Almost 50 million Americans left their jobs in 2021. The “Great Resignation” isn’t just affecting private employers: Local governments are experiencing high turnover rates as they struggle to fill vacancies and retain staff.
In the most recent episode of the Building Stronger Communities podcast, host Matt Horn discusses strategies to retain local government employees, the importance of workplace culture, and how to select the best candidate for a vacant position.
Why are so many people leaving their jobs?

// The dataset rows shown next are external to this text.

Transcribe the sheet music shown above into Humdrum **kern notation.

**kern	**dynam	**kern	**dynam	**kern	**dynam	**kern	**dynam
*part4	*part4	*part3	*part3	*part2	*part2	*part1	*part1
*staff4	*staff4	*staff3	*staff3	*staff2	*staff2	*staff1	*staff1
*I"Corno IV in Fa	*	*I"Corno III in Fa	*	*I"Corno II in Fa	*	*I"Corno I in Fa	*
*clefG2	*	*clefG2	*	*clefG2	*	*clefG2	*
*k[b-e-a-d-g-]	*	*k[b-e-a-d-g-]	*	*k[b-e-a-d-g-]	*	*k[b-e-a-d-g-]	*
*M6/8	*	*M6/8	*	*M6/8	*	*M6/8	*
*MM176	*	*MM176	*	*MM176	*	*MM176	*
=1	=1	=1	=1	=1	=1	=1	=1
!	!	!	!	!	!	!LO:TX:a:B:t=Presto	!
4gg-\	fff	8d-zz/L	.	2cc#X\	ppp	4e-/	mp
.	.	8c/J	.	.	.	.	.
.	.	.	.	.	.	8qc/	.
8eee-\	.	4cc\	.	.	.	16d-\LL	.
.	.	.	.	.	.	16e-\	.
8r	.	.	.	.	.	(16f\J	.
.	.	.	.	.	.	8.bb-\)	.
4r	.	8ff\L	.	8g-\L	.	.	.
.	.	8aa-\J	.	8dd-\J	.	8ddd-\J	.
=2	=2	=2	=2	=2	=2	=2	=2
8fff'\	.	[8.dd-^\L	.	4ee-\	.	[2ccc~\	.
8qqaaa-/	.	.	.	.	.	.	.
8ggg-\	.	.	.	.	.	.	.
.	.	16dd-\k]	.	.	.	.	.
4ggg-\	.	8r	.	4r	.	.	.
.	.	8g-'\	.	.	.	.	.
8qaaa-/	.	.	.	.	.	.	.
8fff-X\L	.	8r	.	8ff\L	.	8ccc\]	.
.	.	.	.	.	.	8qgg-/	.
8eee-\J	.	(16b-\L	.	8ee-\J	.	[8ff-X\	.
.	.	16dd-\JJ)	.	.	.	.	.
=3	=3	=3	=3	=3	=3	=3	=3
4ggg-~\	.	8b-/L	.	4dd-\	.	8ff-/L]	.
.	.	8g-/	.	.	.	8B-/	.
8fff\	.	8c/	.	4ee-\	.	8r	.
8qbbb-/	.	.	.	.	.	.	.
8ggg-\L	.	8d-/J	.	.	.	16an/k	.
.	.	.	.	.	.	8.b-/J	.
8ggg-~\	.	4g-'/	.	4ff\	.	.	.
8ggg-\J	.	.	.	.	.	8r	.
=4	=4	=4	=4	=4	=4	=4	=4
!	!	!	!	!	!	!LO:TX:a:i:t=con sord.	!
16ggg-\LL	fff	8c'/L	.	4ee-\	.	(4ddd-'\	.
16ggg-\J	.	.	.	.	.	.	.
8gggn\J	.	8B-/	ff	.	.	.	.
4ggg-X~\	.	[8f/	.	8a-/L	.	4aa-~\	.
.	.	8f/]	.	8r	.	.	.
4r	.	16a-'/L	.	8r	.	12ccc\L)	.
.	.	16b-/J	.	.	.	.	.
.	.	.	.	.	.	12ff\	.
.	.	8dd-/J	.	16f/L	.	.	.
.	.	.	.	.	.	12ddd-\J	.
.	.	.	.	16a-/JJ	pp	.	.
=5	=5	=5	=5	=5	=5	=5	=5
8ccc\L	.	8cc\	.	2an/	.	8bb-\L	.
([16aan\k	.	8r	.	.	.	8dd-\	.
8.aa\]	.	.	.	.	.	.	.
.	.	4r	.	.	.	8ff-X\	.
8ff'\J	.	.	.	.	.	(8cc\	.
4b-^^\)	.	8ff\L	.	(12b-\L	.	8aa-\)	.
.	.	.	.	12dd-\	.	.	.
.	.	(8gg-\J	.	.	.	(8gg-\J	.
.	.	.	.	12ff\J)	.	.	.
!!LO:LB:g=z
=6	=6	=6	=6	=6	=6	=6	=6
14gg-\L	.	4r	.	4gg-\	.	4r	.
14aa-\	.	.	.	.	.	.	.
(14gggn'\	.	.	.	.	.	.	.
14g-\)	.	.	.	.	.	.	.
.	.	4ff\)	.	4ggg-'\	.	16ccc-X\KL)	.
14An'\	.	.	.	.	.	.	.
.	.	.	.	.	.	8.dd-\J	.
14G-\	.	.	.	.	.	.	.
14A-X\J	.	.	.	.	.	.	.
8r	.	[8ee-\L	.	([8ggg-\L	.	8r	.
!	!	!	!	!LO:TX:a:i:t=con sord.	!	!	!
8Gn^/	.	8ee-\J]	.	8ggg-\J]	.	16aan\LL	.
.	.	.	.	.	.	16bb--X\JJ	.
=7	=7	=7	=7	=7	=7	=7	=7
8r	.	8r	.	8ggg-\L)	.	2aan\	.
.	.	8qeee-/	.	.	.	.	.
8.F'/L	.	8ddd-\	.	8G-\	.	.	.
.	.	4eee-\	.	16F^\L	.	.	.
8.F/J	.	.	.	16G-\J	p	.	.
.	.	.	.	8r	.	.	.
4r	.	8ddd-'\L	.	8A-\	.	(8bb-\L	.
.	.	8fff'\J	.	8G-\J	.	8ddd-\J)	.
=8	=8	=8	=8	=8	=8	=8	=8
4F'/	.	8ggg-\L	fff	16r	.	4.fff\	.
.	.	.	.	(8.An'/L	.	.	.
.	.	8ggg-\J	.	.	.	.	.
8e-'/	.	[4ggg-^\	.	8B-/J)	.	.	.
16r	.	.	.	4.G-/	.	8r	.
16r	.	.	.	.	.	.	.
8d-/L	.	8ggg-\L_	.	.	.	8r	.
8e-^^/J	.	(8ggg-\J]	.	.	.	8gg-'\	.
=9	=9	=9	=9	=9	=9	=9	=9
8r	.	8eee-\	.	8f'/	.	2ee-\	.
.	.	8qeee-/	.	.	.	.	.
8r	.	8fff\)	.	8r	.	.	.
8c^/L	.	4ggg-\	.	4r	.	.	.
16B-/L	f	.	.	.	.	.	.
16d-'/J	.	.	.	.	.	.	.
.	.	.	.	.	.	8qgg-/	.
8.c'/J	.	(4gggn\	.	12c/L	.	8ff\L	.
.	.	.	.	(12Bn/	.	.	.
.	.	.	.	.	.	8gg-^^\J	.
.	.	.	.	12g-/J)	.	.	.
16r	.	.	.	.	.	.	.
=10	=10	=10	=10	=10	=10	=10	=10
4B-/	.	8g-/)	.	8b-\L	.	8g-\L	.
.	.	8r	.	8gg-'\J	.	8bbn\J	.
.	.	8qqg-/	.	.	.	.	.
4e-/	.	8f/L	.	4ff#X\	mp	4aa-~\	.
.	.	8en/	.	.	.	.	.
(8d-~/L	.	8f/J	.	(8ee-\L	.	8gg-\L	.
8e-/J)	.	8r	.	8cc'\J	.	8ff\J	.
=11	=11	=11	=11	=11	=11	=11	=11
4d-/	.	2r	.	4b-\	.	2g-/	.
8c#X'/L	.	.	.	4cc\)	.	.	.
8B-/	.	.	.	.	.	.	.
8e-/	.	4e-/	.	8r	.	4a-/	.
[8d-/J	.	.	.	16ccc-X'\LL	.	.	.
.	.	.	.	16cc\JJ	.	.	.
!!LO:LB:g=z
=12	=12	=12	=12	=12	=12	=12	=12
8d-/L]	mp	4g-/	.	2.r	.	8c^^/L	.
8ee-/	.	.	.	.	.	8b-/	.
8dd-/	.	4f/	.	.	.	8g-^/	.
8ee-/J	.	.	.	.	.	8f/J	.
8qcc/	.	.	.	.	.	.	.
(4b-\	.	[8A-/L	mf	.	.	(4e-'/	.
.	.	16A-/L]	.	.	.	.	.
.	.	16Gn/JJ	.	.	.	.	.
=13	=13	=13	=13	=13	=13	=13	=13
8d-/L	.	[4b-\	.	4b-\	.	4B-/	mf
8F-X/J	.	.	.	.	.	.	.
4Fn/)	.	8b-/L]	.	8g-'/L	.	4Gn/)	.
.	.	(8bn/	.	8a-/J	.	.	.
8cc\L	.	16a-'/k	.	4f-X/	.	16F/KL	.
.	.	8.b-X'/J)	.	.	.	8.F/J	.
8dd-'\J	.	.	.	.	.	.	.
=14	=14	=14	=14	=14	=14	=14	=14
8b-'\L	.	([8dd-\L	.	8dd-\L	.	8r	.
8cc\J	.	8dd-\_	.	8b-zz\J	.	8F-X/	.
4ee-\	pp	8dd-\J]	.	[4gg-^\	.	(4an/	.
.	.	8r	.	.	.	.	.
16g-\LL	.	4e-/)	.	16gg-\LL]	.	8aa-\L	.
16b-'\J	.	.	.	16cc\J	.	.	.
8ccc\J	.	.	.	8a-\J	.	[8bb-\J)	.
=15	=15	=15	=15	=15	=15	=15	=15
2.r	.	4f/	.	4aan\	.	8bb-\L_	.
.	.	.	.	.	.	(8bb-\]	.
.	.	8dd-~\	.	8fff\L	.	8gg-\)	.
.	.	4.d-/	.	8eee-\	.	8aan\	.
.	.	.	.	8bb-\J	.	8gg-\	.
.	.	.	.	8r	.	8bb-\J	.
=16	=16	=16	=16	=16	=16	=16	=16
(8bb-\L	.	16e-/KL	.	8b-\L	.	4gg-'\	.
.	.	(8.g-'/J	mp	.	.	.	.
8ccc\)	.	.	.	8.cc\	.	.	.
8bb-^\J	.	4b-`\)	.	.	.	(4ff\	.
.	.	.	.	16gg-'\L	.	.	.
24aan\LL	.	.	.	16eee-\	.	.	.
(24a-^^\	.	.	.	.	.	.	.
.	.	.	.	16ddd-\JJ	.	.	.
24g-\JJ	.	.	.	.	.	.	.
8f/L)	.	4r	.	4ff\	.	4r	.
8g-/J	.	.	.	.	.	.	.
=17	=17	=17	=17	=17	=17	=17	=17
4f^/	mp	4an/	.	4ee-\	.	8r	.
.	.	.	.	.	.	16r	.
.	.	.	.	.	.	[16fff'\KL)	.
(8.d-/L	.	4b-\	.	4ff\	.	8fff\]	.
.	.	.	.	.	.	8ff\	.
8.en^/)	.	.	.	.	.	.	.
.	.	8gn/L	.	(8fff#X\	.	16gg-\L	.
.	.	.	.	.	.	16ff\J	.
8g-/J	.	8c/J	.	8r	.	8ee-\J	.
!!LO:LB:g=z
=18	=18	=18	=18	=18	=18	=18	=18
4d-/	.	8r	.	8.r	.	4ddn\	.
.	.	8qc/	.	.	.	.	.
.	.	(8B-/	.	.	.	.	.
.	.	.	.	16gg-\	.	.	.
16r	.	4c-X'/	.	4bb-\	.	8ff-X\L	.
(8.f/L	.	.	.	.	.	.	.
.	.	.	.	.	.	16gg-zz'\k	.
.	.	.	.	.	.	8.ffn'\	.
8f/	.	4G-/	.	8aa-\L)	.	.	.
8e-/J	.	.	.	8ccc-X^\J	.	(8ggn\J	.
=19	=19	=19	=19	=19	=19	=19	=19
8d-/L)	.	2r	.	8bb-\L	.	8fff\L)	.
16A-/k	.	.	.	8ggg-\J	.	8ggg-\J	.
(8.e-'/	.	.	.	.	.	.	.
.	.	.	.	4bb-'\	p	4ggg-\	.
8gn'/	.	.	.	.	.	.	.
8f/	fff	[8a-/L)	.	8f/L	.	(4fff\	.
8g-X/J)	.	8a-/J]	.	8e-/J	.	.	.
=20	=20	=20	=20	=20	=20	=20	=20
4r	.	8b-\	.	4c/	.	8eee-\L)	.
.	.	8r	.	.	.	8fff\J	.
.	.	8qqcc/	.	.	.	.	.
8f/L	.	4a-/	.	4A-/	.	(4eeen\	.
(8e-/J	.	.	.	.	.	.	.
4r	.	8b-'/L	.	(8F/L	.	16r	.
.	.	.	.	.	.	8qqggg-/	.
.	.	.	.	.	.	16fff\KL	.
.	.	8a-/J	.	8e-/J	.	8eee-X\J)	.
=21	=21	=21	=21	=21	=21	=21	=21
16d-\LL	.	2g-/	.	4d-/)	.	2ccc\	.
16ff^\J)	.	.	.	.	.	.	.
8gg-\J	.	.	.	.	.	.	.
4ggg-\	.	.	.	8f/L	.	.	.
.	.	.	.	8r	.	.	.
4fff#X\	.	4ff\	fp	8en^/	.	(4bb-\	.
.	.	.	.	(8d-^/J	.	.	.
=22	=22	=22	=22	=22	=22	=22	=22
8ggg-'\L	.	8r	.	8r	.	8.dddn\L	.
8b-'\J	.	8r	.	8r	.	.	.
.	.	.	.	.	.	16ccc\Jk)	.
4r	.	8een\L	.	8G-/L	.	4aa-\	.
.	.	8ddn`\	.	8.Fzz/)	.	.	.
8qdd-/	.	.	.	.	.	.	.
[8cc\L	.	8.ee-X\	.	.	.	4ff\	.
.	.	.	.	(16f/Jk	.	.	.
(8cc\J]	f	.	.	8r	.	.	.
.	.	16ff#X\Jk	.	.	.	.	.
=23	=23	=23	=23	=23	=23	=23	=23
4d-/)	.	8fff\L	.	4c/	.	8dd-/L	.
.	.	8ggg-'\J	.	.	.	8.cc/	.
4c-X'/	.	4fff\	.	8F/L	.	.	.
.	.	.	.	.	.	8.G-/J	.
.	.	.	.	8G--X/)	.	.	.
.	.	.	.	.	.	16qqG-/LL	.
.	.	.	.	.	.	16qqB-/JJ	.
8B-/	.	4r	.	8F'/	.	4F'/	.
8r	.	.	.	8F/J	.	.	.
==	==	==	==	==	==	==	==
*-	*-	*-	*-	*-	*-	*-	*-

Local government workforce is typically one of the most stable parts of the economy.
“For the first time in as long as I can remember, we’re actually seeing pretty significant turnover at the local government level,” said Horn.
This phenomenon is partially due to the emergence of a younger workforce. Many Millennials and GenZers are more loyal to their own career path and aspirations rather than a specific employer.
Horn explained, “If they see an opportunity to grow themselves, or to contribute in a new way at another employer, they’re likely to leave you behind.”
Turnover is common, so why care now?
The cost of employee turnover can be as much as two to three times the salary of the staff member being replaced.
That’s a steep price to pay for local governments, and many leaders are asking the same question: How do we get employees to stay? For years, private sector employers have looked to establishing a “people-centered culture” as a means of retaining workers.
“If we’re going to have great people on our team, we have to create an environment that results in retaining those people and making them feel like they’re in a position to grow and to be cared for as part of the organization,” said Horn.
What is a people-centered work culture, and how do you make it happen?
Horn suggests conducting an employee survey to get a better sense of where everyone stands.
“Ask questions like, ‘What do you love most about working here? What keeps you coming back every day? What’s the challenge? What’s running against the grain with, with who you are as a person? Here’s what we’ve defined as our core values, do these ring true to you? Can you live inside of that?’” said Horn.
It takes time for changes within local government to stick. Horn advises sticking with any changes you put in place for at least six months. Ride it out to see what works, and what doesn’t.
How do you pick the best candidate for an open position?
Hiring the first candidate that comes along- versus the best fit- can have a huge impact on local government operations.
“I’m telling you, particularly in the public sector, when you bring on someone who’s not a fit, the challenge in creating productive turnover is nearly insurmountable,” cautioned Horn.
When posting a job ad, make sure your organization’s core values are on clear display. Be honest about the way your organization operates throughout the interview process.
Make the selection process an immersive one: A simple office tour, meet and greet with current staff, or shadowing opportunity could be key to determining if a candidate is the right fit for your team.
The further up the chain of command the position is, the more crucial value alignment becomes. Afterall, these are the people who lead and model core values, not just follow them.
“Be patient. If you hire the wrong candidate, then the best-case scenario is that person’s going to turn over. The worst-case scenario is they’re going to bang around inside of the organization creating problems and more costs down the line,” cautioned Horn. “I know we have to get these positions filled, I know every day that they’re not filled, that’s additional cost. But trust me, there’s cost avoidance in waiting for the right candidate.”